Enter Network Flight Recorder (NFR) and other intrusion detection systems:
The NFR uses a promiscuous packet interface to pass visible traffic into an internally meta-programmed decision engine which routes information about packets and their contents into statistical or logging backends. In addition to packet analysis and collection, the NFR's internal architecture permits network managers to sample interesting portions of network traffic for logging or statistical analysis. The NFR programming language is simple, but powerful enough that you can perform reasonable analysis on traffic before choosing to record it. For example, you might analyze SMTP transactions but only choose to record those relating to a user who is sending spam or abusive E-mail. The analysis language includes a capability for generating alert messages which the rest of the system queues, multiplexes, and delivers. A simplified hyper-query interface allows extensive browsing of the NFR's stored datasets and statistics from any Java-enabled browser. [4]
Network Flight Recorder fills an important void in the security
tool arena. It is a general purpose network traffic recorder.

━━━

Stated exercise:
In the Network Flight Recorder text, what kind of interface does the NFR use to pass visible traffic into its decision engine? The data after this point has no connection to the Network Flight Recorder text.

Dataset extract:
━━━

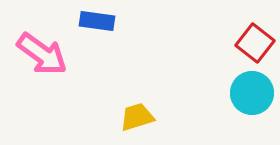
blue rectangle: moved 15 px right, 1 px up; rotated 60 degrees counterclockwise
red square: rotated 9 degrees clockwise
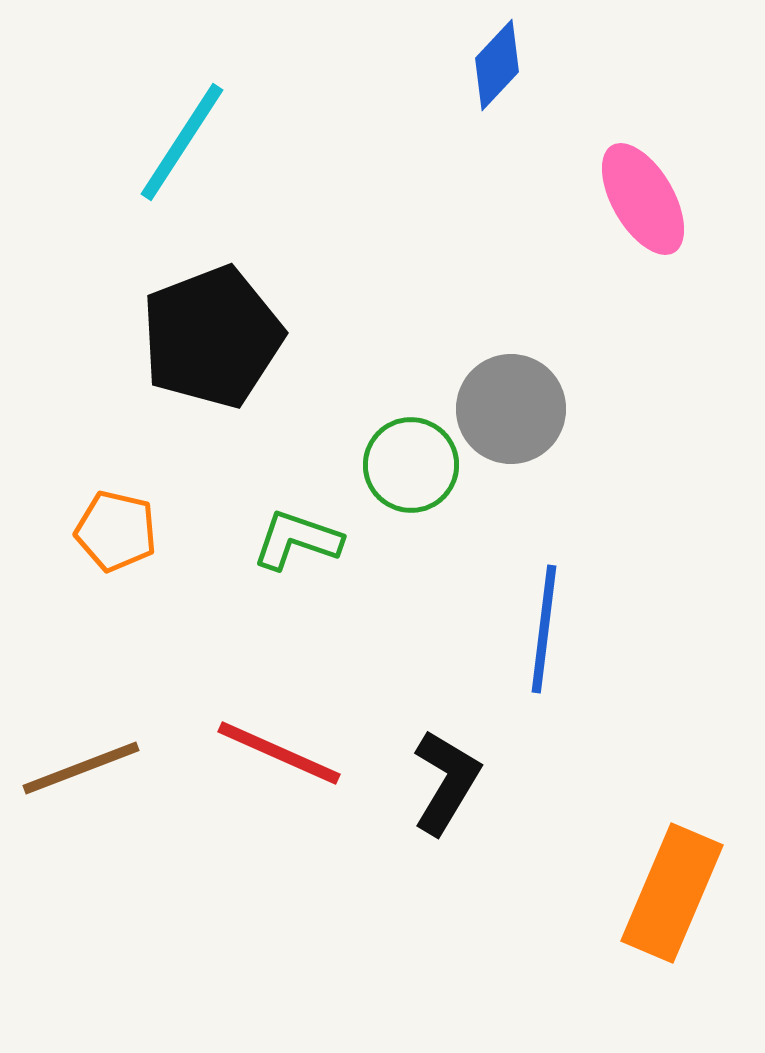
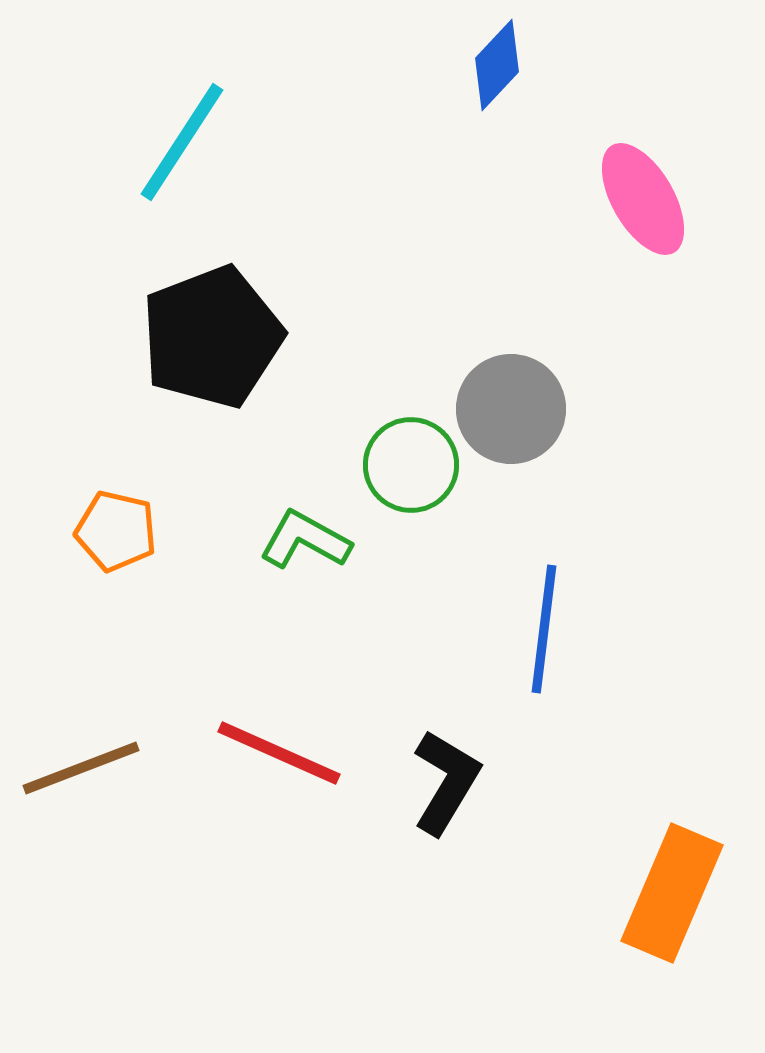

━━━

Problem solution:
A promiscuous packet interface.